Lynne Sneddon at the Roslin Institute near Edinburgh and her colleagues anaesthetised trout, then prodded their heads and applied acid and heat. While doing this they measured the activity of neurons to identify those that could transmit a pain signal. They found 22 neurons that gave a response to heat and mechanical pressure, of which 18 also responded to acid. Crucially, they found that the neurons show a similar firing pattern to that found in the human nervous system when transmitting a pain signal.

Having confirmed that a trout’s nervous system can transmit a pain signal, the crucial question is whether this is actually registered by the fish’s brain. You can never know for sure if another person is in pain, let alone another species, says Patrick Bateson, an animal behaviour expert at the University of Cambridge, who in 1997 conducted a major investigation into whether deer hunting caused the animals unreasonable stress. The best you can do, he says, is to look for behavioural responses that might indicate whether the animal is suffering pain.

The Roslin researchers studied the behaviour of trout after bee venom or acetic acid (vinegar) had been injected into their lips. The team will report in a future issue of Proceedings of the Royal Society B that the fish showed clear signs of physiological stress. Compared with fish that were simply handled or others that were given a harmless saline injection, they took 1½ hours longer to resume feeding, and they breathed as rapidly as a fish swimming at full speed.

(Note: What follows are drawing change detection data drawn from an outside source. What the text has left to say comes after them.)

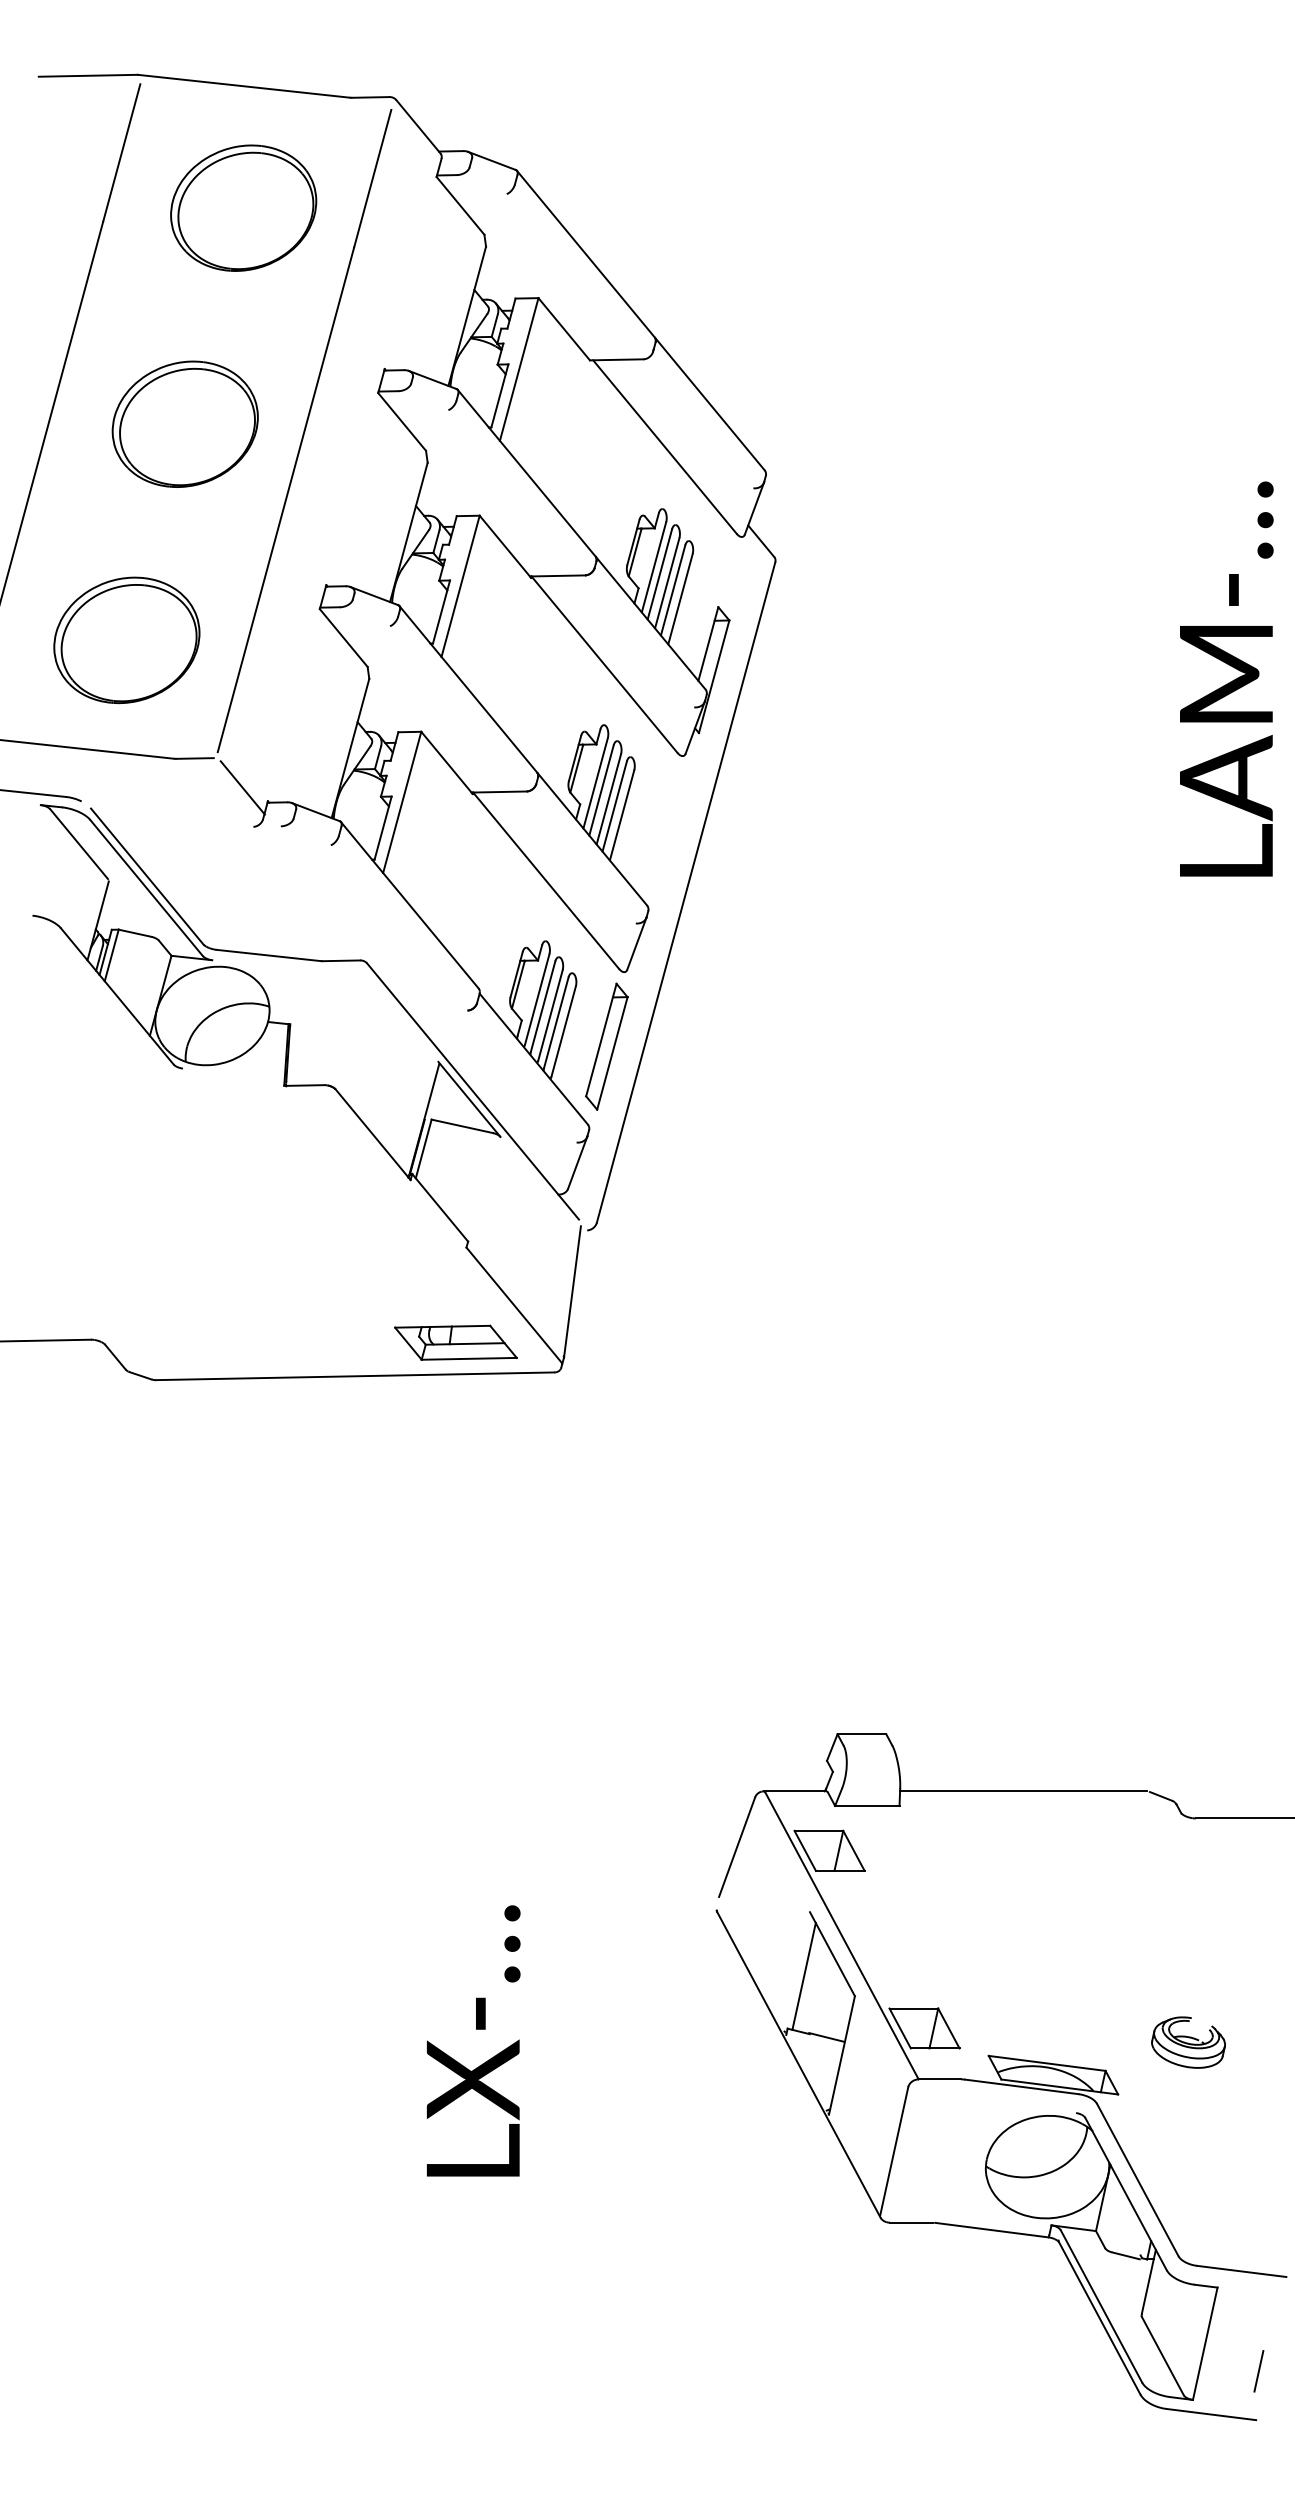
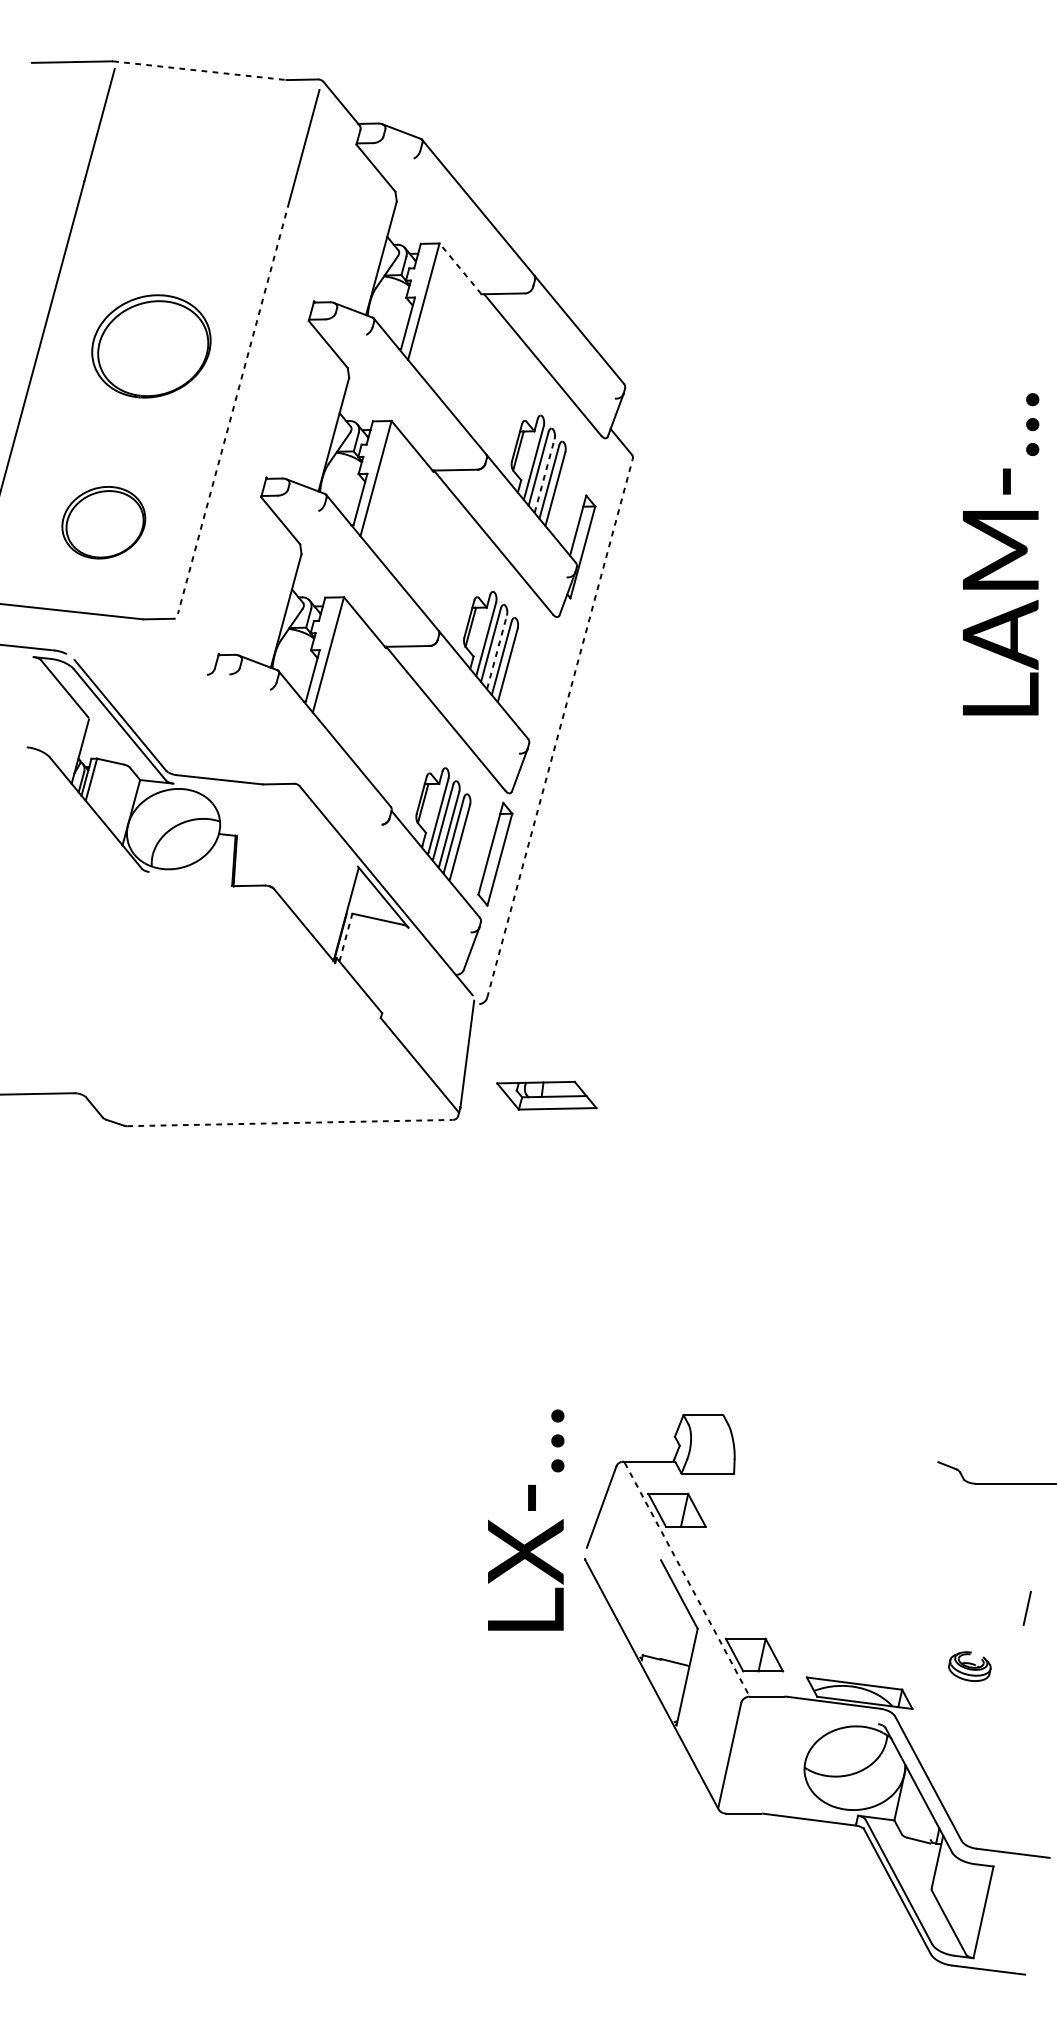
line: (244, 86) -> (199, 70), solid -> dashed
part: (243, 207) -> (198, 169), removed
line: (563, 328) -> (459, 268), solid -> dashed
line: (285, 500) -> (233, 408), solid -> dashed
line: (667, 583) -> (544, 476), solid -> dashed
part: (126, 640) -> (103, 522), size x0.7
line: (242, 787) -> (198, 642), removed
line: (608, 799) -> (496, 652), solid -> dashed
line: (686, 892) -> (560, 728), solid -> dashed
line: (423, 1148) -> (345, 937), solid -> dashed
part: (455, 1342) -> (546, 1095), moved
line: (355, 1376) -> (290, 1123), solid -> dashed
line: (1023, 1791) -> (835, 1461), removed
line: (842, 1936) -> (687, 1580), solid -> dashed
line: (803, 1976) -> (655, 1612), removed
text: (473, 2040) -> (526, 1519), moved
part: (1188, 2042) -> (969, 1666), size x0.7
line: (1258, 2371) -> (1026, 1608), moved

Most strikingly, they displayed unusual behaviours such as rocking from side to side, which Sneddon likens to repetitive behaviours sometimes seen in zoo animals. The fish injected with acid also rubbed their lips on the sides and bottom of their tank. These behaviours are akin to those shown by people suffering from prolonged pain, says Sneddon. “They are not just reflex responses.”

But James Rose, an expert in fish neurobiology at the University of Wyoming in Laramie, insists that conscious self-awareness is a prerequisite for experiencing pain. He points out that fish lack a neocortex, the brain region that mammals use to process pain signals. “The fish brain just hasn’t got the hardware to experience pain,” he says.

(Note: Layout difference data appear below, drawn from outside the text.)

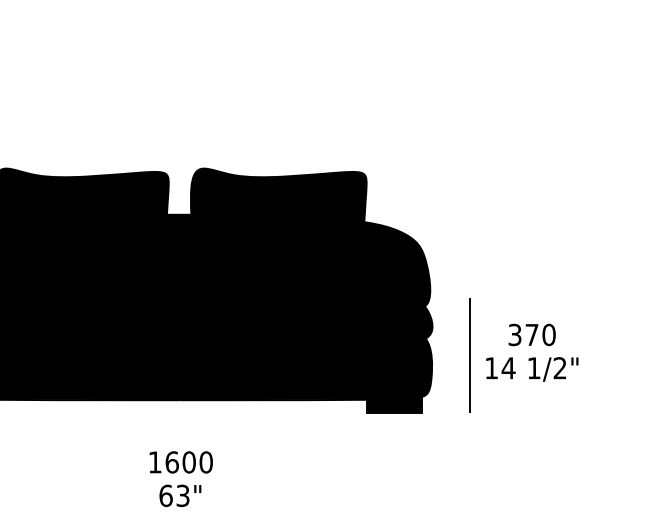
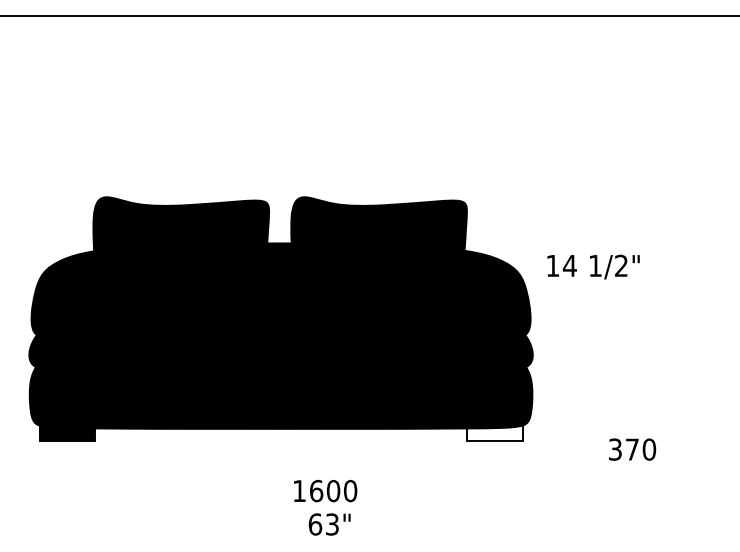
text: (532, 334) -> (632, 449), moved
line: (470, 354) -> (570, 383), removed
text: (532, 368) -> (593, 266), moved
fill: (394, 404) -> (494, 433), removed
text: (181, 461) -> (325, 490), moved
text: (180, 495) -> (329, 524), moved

Humans in a persistent vegetative state are also capable of complex behavioural reactions – such as crying out or screwing up their faces – to painful events, without ever being conscious of the pain, adds Rose. Sneddon argues that Rose sets the bar too high, and that his definition means that only primates could experience pain.

Bruno Broughton, a fisheries consultant based near Stafford who represents Britain’s National Angling Alliance, believes the work suggests that angling is relatively benign. He points out that the researchers used two controls – fish injected with a saline solution and others that are simply handled. The fish given the saline solution behaved in a similar way, with slight elevation in gill breathing and slight delay in feeding, as handled fish. He thinks this is more similar to a hook than injecting a poison, suggesting angling isn’t cruel.

What is clear from Sneddon’s work is that fish experience prolonged discomfort following an injection that would be painful to humans. And that is good enough for Bateson. “There seems, already, to be a good argument to say that fish should be treated carefully,” he says.